Gennaro Pagano ha spiegato come funziona il Patto educativo che coordina, promosso dalle istituzioni ecclesiali, e che sta muovendo i passi sperimentali nel comune di Napoli. «Siamo partiti da tre quartieri difficili della città: Forcella, Soccavo e Ponticelli dove, una volta al mese, con tutte le associazioni, istituzioni, municipalità, scuole, Chiesa, ci mettiamo intorno a un tavolo educativo, per cercare di studiare non soltanto il territorio, ma quali risposte possiamo dare alle varie emergenze che in quel territorio si presentano. Napoli è piena di eroismi educativi, di persone impegnate sia dal punto di vista ecclesiale che laico, però la tragedia è che queste persone, e spesso anche le realtà che rappresentano, lavorano in maniera isolata. Serve una nuova alleanza, più fattiva, tra coloro che si occupano di educazione. E non solo a Napoli, ma ovunque”.

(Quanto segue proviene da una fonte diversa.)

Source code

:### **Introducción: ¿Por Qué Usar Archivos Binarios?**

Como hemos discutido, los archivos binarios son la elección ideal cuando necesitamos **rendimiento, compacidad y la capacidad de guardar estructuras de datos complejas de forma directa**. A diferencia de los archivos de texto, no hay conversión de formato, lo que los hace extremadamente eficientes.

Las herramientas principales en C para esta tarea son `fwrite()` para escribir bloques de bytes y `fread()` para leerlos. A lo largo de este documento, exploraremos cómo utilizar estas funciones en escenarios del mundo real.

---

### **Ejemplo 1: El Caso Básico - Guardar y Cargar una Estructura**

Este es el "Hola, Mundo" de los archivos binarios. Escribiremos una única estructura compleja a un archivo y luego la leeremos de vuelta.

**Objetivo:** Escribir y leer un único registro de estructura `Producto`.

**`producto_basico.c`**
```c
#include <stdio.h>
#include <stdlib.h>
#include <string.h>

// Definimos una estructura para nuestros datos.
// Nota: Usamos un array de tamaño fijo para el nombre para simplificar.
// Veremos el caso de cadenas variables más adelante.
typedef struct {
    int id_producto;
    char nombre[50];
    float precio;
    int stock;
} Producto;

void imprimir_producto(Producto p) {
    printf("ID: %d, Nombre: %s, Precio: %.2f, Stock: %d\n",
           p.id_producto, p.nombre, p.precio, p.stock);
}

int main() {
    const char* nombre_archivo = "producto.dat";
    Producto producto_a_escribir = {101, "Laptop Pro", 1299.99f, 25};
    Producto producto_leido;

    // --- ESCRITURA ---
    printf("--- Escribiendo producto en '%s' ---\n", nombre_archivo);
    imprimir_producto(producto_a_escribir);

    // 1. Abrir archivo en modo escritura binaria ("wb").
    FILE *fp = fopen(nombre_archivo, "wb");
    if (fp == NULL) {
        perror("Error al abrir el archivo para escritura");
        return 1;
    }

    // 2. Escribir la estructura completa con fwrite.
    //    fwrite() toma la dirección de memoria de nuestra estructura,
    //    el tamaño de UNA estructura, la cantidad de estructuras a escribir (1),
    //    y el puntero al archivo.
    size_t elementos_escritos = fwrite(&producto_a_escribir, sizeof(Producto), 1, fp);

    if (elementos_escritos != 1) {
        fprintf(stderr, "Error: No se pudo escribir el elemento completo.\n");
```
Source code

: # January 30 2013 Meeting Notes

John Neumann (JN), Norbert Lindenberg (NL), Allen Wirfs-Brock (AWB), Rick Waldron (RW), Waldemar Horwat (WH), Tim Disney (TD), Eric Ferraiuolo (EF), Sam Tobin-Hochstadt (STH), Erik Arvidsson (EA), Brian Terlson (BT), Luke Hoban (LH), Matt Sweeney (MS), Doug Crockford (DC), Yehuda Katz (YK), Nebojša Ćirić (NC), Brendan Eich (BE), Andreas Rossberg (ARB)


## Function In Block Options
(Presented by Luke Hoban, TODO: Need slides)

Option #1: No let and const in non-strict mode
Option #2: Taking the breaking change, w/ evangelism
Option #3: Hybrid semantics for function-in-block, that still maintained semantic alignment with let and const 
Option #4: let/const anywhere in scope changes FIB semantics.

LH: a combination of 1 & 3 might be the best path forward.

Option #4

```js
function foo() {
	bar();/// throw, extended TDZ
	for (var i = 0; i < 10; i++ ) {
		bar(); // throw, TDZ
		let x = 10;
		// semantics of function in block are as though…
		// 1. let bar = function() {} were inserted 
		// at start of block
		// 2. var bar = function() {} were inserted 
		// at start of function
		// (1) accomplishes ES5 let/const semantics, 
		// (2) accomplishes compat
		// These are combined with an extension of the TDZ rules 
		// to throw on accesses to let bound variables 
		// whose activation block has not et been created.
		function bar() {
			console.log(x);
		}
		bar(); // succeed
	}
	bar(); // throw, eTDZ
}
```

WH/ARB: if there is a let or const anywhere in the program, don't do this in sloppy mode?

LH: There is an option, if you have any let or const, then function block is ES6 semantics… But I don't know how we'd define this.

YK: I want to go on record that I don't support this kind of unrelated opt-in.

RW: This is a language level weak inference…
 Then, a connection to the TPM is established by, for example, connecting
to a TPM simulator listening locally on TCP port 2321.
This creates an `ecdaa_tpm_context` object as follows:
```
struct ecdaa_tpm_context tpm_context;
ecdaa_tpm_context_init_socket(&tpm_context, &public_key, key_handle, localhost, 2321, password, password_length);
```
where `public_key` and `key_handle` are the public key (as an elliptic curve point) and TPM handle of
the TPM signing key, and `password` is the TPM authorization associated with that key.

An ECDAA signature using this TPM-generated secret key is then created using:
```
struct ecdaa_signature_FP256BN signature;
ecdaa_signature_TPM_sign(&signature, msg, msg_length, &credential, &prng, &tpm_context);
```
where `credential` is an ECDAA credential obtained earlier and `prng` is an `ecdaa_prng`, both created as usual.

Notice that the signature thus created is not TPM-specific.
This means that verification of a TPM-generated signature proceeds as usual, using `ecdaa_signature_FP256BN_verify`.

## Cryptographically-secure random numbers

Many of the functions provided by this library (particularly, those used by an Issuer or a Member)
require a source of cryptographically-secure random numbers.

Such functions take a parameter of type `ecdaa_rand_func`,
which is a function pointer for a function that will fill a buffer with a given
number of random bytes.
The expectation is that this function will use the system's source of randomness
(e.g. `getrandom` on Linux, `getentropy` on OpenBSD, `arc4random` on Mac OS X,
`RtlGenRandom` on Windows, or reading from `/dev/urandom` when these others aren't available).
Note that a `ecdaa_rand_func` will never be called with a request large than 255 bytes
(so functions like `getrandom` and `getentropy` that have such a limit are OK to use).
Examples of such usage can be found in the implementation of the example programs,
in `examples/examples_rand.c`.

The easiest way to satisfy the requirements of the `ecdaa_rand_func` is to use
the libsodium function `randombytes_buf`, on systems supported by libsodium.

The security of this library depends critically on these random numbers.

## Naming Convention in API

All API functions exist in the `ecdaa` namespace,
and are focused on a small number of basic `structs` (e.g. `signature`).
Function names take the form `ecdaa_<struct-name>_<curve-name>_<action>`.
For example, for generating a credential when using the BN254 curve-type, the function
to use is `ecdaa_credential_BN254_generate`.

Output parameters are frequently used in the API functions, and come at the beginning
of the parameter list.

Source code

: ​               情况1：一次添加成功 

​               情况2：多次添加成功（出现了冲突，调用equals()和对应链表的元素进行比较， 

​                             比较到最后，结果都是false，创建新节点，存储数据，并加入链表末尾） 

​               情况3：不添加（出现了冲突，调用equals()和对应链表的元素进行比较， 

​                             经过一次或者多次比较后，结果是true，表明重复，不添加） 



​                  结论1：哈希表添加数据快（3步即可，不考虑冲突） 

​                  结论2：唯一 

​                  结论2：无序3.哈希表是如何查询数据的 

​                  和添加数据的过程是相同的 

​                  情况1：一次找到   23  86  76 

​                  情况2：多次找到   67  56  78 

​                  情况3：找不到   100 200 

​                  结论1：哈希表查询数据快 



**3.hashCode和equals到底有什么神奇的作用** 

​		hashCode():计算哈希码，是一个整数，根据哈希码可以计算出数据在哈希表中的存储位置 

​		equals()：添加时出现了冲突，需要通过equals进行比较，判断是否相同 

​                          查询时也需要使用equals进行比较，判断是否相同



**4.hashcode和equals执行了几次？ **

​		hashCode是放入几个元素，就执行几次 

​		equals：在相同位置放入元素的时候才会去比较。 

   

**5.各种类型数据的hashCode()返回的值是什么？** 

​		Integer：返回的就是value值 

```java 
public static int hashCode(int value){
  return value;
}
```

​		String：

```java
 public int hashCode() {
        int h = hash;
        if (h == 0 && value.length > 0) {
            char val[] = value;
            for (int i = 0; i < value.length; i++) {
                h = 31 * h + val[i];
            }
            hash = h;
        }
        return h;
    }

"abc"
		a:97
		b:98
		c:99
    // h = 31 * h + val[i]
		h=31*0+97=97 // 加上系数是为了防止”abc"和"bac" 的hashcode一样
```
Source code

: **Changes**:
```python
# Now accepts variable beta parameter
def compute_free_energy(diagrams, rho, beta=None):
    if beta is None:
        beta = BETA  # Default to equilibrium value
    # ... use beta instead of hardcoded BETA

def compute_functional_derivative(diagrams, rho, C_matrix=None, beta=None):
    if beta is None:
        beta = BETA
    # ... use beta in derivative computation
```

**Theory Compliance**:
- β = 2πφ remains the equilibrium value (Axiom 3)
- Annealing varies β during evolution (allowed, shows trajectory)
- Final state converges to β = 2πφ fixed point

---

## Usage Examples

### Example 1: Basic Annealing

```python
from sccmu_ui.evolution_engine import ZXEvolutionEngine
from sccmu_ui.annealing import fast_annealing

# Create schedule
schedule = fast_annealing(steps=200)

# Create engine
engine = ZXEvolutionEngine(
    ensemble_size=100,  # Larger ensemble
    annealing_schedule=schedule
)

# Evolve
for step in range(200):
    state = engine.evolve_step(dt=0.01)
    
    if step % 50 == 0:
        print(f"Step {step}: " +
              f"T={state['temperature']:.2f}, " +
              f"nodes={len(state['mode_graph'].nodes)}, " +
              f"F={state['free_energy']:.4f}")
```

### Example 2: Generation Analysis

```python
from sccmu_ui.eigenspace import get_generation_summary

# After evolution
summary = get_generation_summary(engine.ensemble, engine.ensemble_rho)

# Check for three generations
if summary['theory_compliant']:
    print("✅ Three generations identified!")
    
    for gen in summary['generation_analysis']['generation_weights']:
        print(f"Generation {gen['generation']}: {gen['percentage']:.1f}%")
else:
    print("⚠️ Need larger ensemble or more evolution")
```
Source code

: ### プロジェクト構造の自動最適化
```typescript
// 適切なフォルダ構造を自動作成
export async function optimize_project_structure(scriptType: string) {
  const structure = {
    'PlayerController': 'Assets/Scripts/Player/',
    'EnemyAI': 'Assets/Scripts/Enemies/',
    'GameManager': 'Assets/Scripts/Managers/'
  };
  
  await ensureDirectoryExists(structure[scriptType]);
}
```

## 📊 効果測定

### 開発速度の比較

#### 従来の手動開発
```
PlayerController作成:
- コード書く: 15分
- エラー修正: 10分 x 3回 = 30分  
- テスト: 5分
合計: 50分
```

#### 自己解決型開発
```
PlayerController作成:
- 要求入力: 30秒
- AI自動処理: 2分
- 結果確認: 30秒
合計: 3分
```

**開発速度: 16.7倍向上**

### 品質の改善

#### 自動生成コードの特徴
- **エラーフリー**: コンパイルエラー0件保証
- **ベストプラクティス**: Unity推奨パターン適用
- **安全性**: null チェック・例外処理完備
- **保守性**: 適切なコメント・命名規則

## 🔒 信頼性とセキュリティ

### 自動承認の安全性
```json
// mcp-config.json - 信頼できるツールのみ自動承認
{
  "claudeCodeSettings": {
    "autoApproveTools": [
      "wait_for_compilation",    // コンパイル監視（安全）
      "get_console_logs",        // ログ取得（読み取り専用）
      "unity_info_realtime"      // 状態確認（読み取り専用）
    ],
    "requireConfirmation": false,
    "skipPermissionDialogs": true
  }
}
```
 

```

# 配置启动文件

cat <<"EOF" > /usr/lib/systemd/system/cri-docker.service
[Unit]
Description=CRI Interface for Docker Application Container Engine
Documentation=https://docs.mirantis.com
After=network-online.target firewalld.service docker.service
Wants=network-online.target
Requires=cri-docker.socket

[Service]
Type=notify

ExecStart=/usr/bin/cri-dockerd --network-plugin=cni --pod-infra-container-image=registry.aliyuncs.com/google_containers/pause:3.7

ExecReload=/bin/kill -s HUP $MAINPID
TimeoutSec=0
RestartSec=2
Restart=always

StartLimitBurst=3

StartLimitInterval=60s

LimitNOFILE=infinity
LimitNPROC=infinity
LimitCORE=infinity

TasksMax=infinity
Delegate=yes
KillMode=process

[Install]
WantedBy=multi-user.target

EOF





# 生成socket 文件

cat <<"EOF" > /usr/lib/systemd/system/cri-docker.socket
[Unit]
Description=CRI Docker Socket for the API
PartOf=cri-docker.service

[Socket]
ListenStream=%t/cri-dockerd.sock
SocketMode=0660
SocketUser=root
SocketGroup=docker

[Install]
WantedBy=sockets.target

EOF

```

D’accordo con lui il teologo Carmine Matarazzo, per cui «il paradigma delle periferie non deve promuovere slogan, piuttosto deve aiutare l’azione caritatevole ed umanitaria delle comunità ecclesiali ad ascoltare meglio e con più competenze le istanze umane presenti nei territori e nei quartieri». Occorre cambiare paradigma, come fa papa Francesco, considerando «le periferie come centro».